Eduard Ritter von Weber (12 May 1870 in Munich - 20 June 1934 in Würzburg) was a German mathematician and Bavarian Royal Privy Counselor. He was a member of the noble Bavarian knightly family Ritter von Weber.

Von Weber attended the Maximiliansgymnasium München and afterward from 1888 to 1894 pursued studies in mathematics at the Ludwig-Maximilians-Universität München, the University of Göttingen, and the University of Paris. In 1893, he was awarded the Ph.D. from the Ludwig-Maximilians-Universität München (his dissertation being titled Studien zur Theorie der infinitesimalen Transformationen, Gustav C. Bauer, advisor). His Habilitation followed at the Ludwig-Maximilians-Universität München in 1895, and he became full professor there in 1903. He moved to the University of Würzburg in 1907.

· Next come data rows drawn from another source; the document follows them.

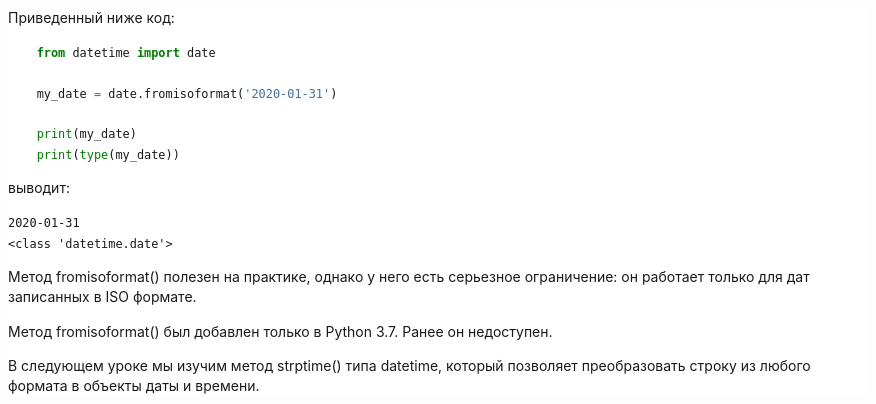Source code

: Приведенный ниже код:
```python
    from datetime import date

    my_date = date.fromisoformat('2020-01-31')

    print(my_date)
    print(type(my_date))
```
выводит:

    2020-01-31
    <class 'datetime.date'>

Метод fromisoformat() полезен на практике, однако у него есть серьезное ограничение: он работает только для дат записанных в ISO формате.

Метод fromisoformat() был добавлен только в Python 3.7. Ранее он недоступен.

В следующем уроке мы изучим метод strptime() типа datetime, который позволяет преобразовать строку из любого формата в объекты даты и времени.
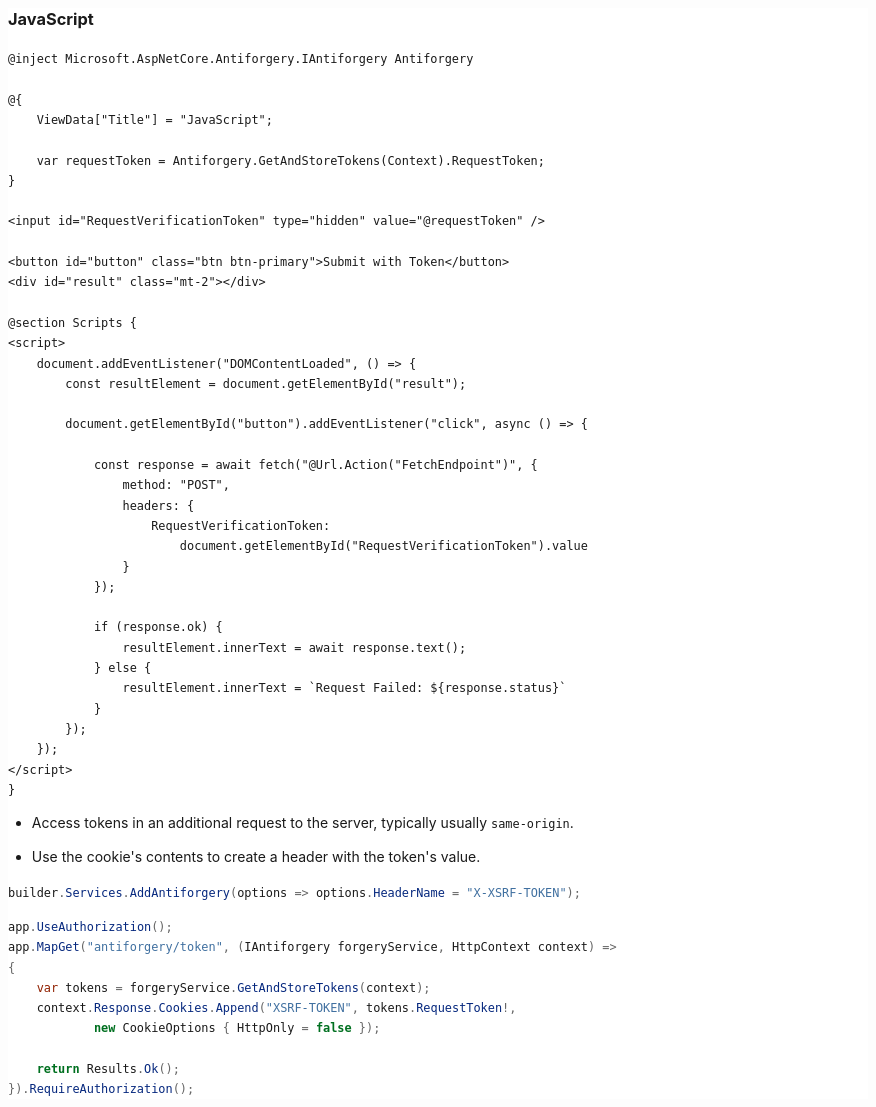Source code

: ### JavaScript

```cshtml
@inject Microsoft.AspNetCore.Antiforgery.IAntiforgery Antiforgery

@{
    ViewData["Title"] = "JavaScript";

    var requestToken = Antiforgery.GetAndStoreTokens(Context).RequestToken;
}

<input id="RequestVerificationToken" type="hidden" value="@requestToken" />

<button id="button" class="btn btn-primary">Submit with Token</button>
<div id="result" class="mt-2"></div>

@section Scripts {
<script>
    document.addEventListener("DOMContentLoaded", () => {
        const resultElement = document.getElementById("result");

        document.getElementById("button").addEventListener("click", async () => {

            const response = await fetch("@Url.Action("FetchEndpoint")", {
                method: "POST",
                headers: {
                    RequestVerificationToken:
                        document.getElementById("RequestVerificationToken").value
                }
            });

            if (response.ok) {
                resultElement.innerText = await response.text();
            } else {
                resultElement.innerText = `Request Failed: ${response.status}`
            }
        });
    });
</script>
}
```

 - Access tokens in an additional request to the server, typically usually ```same-origin```.

 - Use the cookie's contents to create a header with the token's value.

```csharp
builder.Services.AddAntiforgery(options => options.HeaderName = "X-XSRF-TOKEN");
```

```csharp
app.UseAuthorization();
app.MapGet("antiforgery/token", (IAntiforgery forgeryService, HttpContext context) =>
{
    var tokens = forgeryService.GetAndStoreTokens(context);
    context.Response.Cookies.Append("XSRF-TOKEN", tokens.RequestToken!,
            new CookieOptions { HttpOnly = false });

    return Results.Ok();
}).RequireAuthorization();
```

Von Weber concerned himself particularly with partial differential equations, in particular the Pfaff problem, and wrote the article "Partial Differential Equations" in the Enzyklopädie der mathematischen Wissenschaften (Encyclopedia of the Mathematical Sciences).

Von Weber had versatile interests and spoke numerous languages, including Russian, Portuguese, Spanish, Norwegian, Persian, Arabic, Hebrew and Irish.